WHAT THE EXERCISE ASKS →
Images embedded in the records are excluded; print everything else exactly as given.

STORED DATA →
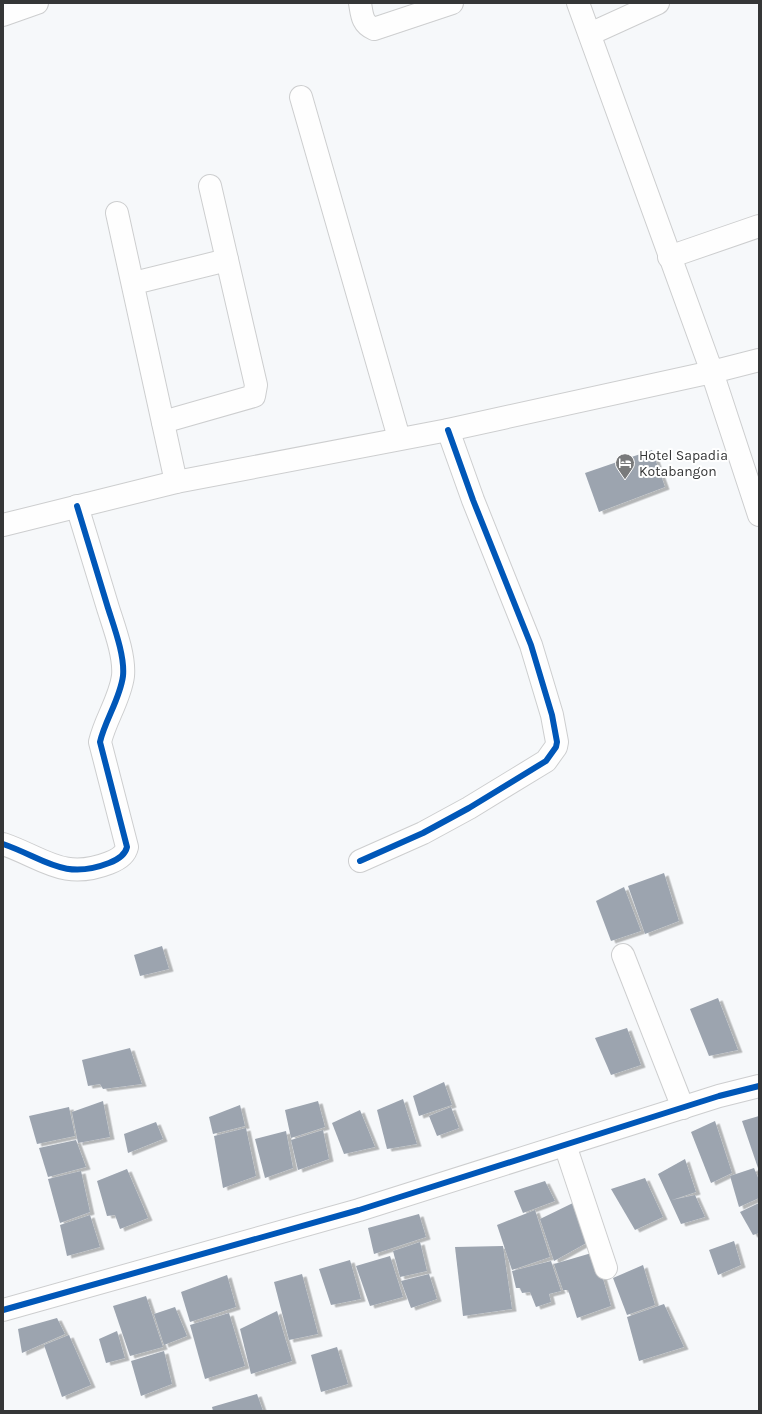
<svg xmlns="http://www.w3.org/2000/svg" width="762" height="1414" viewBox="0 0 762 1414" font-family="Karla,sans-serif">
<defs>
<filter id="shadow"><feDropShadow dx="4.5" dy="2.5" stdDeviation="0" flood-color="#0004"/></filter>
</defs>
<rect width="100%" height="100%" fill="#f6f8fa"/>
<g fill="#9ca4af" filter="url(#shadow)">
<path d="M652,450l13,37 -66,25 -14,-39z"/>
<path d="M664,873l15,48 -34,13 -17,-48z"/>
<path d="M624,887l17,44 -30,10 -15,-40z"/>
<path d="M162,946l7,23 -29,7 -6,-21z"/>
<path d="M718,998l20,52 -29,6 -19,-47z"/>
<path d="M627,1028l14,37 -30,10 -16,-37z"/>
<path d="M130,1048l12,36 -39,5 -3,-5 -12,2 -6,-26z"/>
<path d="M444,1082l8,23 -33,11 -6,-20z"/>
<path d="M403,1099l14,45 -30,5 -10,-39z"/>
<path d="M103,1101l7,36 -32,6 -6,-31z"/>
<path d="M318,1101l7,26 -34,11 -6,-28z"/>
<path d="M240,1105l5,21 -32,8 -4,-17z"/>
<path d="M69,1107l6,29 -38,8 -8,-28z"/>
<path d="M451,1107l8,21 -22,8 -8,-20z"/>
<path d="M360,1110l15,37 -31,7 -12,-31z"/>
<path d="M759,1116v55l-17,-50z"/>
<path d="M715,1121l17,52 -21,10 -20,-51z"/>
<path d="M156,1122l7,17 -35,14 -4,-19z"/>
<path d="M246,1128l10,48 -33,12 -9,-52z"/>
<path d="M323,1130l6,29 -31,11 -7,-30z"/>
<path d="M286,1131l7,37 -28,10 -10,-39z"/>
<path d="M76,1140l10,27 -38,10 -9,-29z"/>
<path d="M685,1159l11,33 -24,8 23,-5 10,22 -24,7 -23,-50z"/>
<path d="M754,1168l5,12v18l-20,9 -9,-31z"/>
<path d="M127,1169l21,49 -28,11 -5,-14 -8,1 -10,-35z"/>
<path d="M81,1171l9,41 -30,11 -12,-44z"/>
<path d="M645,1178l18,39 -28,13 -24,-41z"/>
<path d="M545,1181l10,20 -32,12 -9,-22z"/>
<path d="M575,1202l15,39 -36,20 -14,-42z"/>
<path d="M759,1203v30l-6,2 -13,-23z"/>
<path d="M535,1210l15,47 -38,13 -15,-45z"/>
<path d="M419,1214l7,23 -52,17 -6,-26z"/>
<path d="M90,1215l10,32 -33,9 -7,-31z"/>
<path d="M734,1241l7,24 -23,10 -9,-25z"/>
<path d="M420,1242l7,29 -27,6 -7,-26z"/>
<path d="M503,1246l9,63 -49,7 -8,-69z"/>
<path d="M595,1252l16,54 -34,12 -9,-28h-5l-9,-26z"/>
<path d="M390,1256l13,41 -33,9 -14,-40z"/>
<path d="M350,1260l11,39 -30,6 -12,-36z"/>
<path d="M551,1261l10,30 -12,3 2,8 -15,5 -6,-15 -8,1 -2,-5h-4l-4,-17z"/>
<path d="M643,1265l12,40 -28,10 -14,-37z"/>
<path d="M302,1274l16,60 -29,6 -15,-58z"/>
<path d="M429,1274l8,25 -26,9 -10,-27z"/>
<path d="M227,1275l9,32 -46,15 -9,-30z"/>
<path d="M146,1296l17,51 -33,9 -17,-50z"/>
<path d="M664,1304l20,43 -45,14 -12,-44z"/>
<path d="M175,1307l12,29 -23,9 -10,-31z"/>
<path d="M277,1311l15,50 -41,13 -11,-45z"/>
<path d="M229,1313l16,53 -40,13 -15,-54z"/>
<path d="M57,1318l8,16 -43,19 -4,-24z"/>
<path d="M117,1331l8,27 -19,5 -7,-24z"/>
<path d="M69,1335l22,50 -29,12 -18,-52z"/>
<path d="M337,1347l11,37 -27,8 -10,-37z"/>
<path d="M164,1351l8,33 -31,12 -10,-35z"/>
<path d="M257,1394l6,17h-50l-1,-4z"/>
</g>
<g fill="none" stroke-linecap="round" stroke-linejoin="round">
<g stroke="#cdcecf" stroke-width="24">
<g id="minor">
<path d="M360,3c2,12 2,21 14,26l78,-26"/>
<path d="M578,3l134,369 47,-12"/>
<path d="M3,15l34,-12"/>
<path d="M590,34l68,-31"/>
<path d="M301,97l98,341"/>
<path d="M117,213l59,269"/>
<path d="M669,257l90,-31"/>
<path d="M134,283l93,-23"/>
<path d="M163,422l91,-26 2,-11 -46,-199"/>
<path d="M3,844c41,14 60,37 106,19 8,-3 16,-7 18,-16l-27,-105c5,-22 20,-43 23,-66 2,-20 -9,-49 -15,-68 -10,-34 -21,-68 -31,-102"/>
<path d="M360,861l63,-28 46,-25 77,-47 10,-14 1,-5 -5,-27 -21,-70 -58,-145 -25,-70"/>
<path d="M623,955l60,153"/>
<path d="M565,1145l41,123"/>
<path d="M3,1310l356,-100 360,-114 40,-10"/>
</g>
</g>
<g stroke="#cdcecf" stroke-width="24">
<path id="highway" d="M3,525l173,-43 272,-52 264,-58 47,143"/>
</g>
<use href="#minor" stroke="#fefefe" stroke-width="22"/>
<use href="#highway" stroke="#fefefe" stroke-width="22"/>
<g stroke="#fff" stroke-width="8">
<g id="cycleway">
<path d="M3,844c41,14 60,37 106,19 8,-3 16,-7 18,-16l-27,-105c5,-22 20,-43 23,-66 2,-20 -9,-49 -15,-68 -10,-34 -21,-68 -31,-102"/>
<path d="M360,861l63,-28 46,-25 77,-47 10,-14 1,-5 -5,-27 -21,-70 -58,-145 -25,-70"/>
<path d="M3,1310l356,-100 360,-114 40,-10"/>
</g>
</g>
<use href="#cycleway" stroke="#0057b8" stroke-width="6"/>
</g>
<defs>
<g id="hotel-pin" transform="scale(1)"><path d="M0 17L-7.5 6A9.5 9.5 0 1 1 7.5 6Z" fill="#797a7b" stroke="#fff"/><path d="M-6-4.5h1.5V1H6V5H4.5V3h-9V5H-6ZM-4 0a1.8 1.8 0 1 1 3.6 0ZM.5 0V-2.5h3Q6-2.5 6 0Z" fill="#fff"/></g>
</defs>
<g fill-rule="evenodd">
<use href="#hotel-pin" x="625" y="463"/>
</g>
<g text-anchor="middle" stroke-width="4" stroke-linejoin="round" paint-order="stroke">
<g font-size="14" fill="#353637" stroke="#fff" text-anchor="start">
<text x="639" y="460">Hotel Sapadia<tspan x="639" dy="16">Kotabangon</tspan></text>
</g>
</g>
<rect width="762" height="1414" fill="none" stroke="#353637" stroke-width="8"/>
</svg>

TASK OUTPUT →
<svg xmlns="http://www.w3.org/2000/svg" width="762" height="1414" viewBox="0 0 762 1414" font-family="Karla,sans-serif">
<defs>
<filter id="shadow"><feDropShadow dx="4.5" dy="2.5" stdDeviation="0" flood-color="#0004"/></filter>
</defs>
<rect width="100%" height="100%" fill="#f6f8fa"/>
<g fill="#9ca4af" filter="url(#shadow)">
<path d="M652,450l13,37 -66,25 -14,-39z"/>
<path d="M664,873l15,48 -34,13 -17,-48z"/>
<path d="M624,887l17,44 -30,10 -15,-40z"/>
<path d="M162,946l7,23 -29,7 -6,-21z"/>
<path d="M718,998l20,52 -29,6 -19,-47z"/>
<path d="M627,1028l14,37 -30,10 -16,-37z"/>
<path d="M130,1048l12,36 -39,5 -3,-5 -12,2 -6,-26z"/>
<path d="M444,1082l8,23 -33,11 -6,-20z"/>
<path d="M403,1099l14,45 -30,5 -10,-39z"/>
<path d="M103,1101l7,36 -32,6 -6,-31z"/>
<path d="M318,1101l7,26 -34,11 -6,-28z"/>
<path d="M240,1105l5,21 -32,8 -4,-17z"/>
<path d="M69,1107l6,29 -38,8 -8,-28z"/>
<path d="M451,1107l8,21 -22,8 -8,-20z"/>
<path d="M360,1110l15,37 -31,7 -12,-31z"/>
<path d="M759,1116v55l-17,-50z"/>
<path d="M715,1121l17,52 -21,10 -20,-51z"/>
<path d="M156,1122l7,17 -35,14 -4,-19z"/>
<path d="M246,1128l10,48 -33,12 -9,-52z"/>
<path d="M323,1130l6,29 -31,11 -7,-30z"/>
<path d="M286,1131l7,37 -28,10 -10,-39z"/>
<path d="M76,1140l10,27 -38,10 -9,-29z"/>
<path d="M685,1159l11,33 -24,8 23,-5 10,22 -24,7 -23,-50z"/>
<path d="M754,1168l5,12v18l-20,9 -9,-31z"/>
<path d="M127,1169l21,49 -28,11 -5,-14 -8,1 -10,-35z"/>
<path d="M81,1171l9,41 -30,11 -12,-44z"/>
<path d="M645,1178l18,39 -28,13 -24,-41z"/>
<path d="M545,1181l10,20 -32,12 -9,-22z"/>
<path d="M575,1202l15,39 -36,20 -14,-42z"/>
<path d="M759,1203v30l-6,2 -13,-23z"/>
<path d="M535,1210l15,47 -38,13 -15,-45z"/>
<path d="M419,1214l7,23 -52,17 -6,-26z"/>
<path d="M90,1215l10,32 -33,9 -7,-31z"/>
<path d="M734,1241l7,24 -23,10 -9,-25z"/>
<path d="M420,1242l7,29 -27,6 -7,-26z"/>
<path d="M503,1246l9,63 -49,7 -8,-69z"/>
<path d="M595,1252l16,54 -34,12 -9,-28h-5l-9,-26z"/>
<path d="M390,1256l13,41 -33,9 -14,-40z"/>
<path d="M350,1260l11,39 -30,6 -12,-36z"/>
<path d="M551,1261l10,30 -12,3 2,8 -15,5 -6,-15 -8,1 -2,-5h-4l-4,-17z"/>
<path d="M643,1265l12,40 -28,10 -14,-37z"/>
<path d="M302,1274l16,60 -29,6 -15,-58z"/>
<path d="M429,1274l8,25 -26,9 -10,-27z"/>
<path d="M227,1275l9,32 -46,15 -9,-30z"/>
<path d="M146,1296l17,51 -33,9 -17,-50z"/>
<path d="M664,1304l20,43 -45,14 -12,-44z"/>
<path d="M175,1307l12,29 -23,9 -10,-31z"/>
<path d="M277,1311l15,50 -41,13 -11,-45z"/>
<path d="M229,1313l16,53 -40,13 -15,-54z"/>
<path d="M57,1318l8,16 -43,19 -4,-24z"/>
<path d="M117,1331l8,27 -19,5 -7,-24z"/>
<path d="M69,1335l22,50 -29,12 -18,-52z"/>
<path d="M337,1347l11,37 -27,8 -10,-37z"/>
<path d="M164,1351l8,33 -31,12 -10,-35z"/>
<path d="M257,1394l6,17h-50l-1,-4z"/>
</g>
<g fill="none" stroke-linecap="round" stroke-linejoin="round">
<g stroke="#cdcecf" stroke-width="24">
<g id="minor">
<path d="M360,3c2,12 2,21 14,26l78,-26"/>
<path d="M578,3l134,369 47,-12"/>
<path d="M3,15l34,-12"/>
<path d="M590,34l68,-31"/>
<path d="M301,97l98,341"/>
<path d="M117,213l59,269"/>
<path d="M669,257l90,-31"/>
<path d="M134,283l93,-23"/>
<path d="M163,422l91,-26 2,-11 -46,-199"/>
<path d="M3,844c41,14 60,37 106,19 8,-3 16,-7 18,-16l-27,-105c5,-22 20,-43 23,-66 2,-20 -9,-49 -15,-68 -10,-34 -21,-68 -31,-102"/>
<path d="M360,861l63,-28 46,-25 77,-47 10,-14 1,-5 -5,-27 -21,-70 -58,-145 -25,-70"/>
<path d="M623,955l60,153"/>
<path d="M565,1145l41,123"/>
<path d="M3,1310l356,-100 360,-114 40,-10"/>
</g>
</g>
<g stroke="#cdcecf" stroke-width="24">
<path id="highway" d="M3,525l173,-43 272,-52 264,-58 47,143"/>
</g>
<use href="#minor" stroke="#fefefe" stroke-width="22"/>
<use href="#highway" stroke="#fefefe" stroke-width="22"/>
<g stroke="#fff" stroke-width="8">
<g id="cycleway">
<path d="M3,844c41,14 60,37 106,19 8,-3 16,-7 18,-16l-27,-105c5,-22 20,-43 23,-66 2,-20 -9,-49 -15,-68 -10,-34 -21,-68 -31,-102"/>
<path d="M360,861l63,-28 46,-25 77,-47 10,-14 1,-5 -5,-27 -21,-70 -58,-145 -25,-70"/>
<path d="M3,1310l356,-100 360,-114 40,-10"/>
</g>
</g>
<use href="#cycleway" stroke="#0057b8" stroke-width="6"/>
</g>
<defs>
<g id="hotel-pin" transform="scale(1)"><path d="M0 17L-7.5 6A9.5 9.5 0 1 1 7.5 6Z" fill="#797a7b" stroke="#fff"/><path d="M-6-4.5h1.5V1H6V5H4.5V3h-9V5H-6ZM-4 0a1.8 1.8 0 1 1 3.6 0ZM.5 0V-2.5h3Q6-2.5 6 0Z" fill="#fff"/></g>
</defs>
<g fill-rule="evenodd">
<use href="#hotel-pin" x="625" y="463"/>
</g>
<g text-anchor="middle" stroke-width="4" stroke-linejoin="round" paint-order="stroke">
<g font-size="14" fill="#353637" stroke="#fff" text-anchor="start">
<text x="639" y="460">Hotel Sapadia<tspan x="639" dy="16">Kotabangon</tspan></text>
</g>
</g>
<rect width="762" height="1414" fill="none" stroke="#353637" stroke-width="8"/>
</svg>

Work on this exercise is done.